Columbia 2.0 has by no means slowed the firm’s expansion drive.
The company has grown in scope and size recently — setting up offices in new locations while developing further in its goal to become a one-stop shop in everything from commercial and technical ship management to crewing, financing and catering.
Over the past couple of years, it has set up new offices and struck cooperation deals covering the gamut of shipping activities in Saudi Arabia, France, Italy, Germany, India, Indonesia, the United Arab Emirates and Turkey.
One development O’Neil is particularly optimistic about is its new Greek office: “That is one of our fastest developing offices. If the phenomenal growth we’re seeing there continues, I see Greece having the same importance to the group as Cyprus does now.”
Greece is emblematic of Columbia’s ambition to offer what O’Neil calls “second-party” ship management.
Intended to be a much closer partnership than what is traditionally understood as third-party management, this is meant to enable Greek second-generation owners’ traditional “inherited need” to retain an active part in their operations, he said.
New growth possibilities opened up for Columbia in Athens and Piraeus following the amicable dissolution of its joint venture with the Tsakos Group in March.
Merger conundrums
Columbia and Cyprus peer Marlow Shipmanagement also formally dropped a merger plan that they had launched years ago.
“We found that once both sides took a look at it, the reasons for the merger weren’t there,” O’Neil said.
“Both companies have done very, very well as a result of not merging and have remained friends, close friends, and cooperating.”

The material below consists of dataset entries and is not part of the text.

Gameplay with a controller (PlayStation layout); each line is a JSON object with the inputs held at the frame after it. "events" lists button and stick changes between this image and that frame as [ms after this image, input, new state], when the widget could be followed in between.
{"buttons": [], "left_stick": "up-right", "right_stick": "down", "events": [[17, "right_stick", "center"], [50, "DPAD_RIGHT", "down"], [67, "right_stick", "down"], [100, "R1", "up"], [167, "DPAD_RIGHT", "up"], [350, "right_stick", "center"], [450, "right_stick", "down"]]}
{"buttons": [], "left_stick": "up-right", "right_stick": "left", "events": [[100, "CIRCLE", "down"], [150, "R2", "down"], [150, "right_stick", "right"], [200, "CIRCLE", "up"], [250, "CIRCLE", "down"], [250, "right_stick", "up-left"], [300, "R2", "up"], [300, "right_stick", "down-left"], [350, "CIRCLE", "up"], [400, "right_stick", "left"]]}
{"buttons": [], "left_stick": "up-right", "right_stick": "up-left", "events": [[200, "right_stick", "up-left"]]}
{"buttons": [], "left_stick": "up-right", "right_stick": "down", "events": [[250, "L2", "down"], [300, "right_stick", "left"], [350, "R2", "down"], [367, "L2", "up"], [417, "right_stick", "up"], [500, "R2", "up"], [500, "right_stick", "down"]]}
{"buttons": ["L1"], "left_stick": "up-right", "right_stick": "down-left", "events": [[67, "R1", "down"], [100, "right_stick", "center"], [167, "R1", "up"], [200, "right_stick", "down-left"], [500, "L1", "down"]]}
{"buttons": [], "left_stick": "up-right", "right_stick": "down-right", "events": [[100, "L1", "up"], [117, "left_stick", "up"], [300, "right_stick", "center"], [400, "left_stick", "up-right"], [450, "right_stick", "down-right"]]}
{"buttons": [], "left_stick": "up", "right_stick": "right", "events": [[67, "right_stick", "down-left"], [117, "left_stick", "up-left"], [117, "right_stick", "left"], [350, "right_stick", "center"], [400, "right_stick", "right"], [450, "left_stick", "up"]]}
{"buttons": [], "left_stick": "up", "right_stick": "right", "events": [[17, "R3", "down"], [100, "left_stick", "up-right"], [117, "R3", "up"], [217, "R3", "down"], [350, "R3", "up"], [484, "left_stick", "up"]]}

That development chimes with his more general viewpoint that the scope for mergers in the industry has faded — especially after the OSM Maritime and Thome Group merger, which he sees entrenching a split in the business between private, family-backed operators and equity fund-backed rivals.
“I really think there are no compelling objectives for merged and super-sized management companies and I therefore don’t really see a need for further consolidation in the management market,” he added.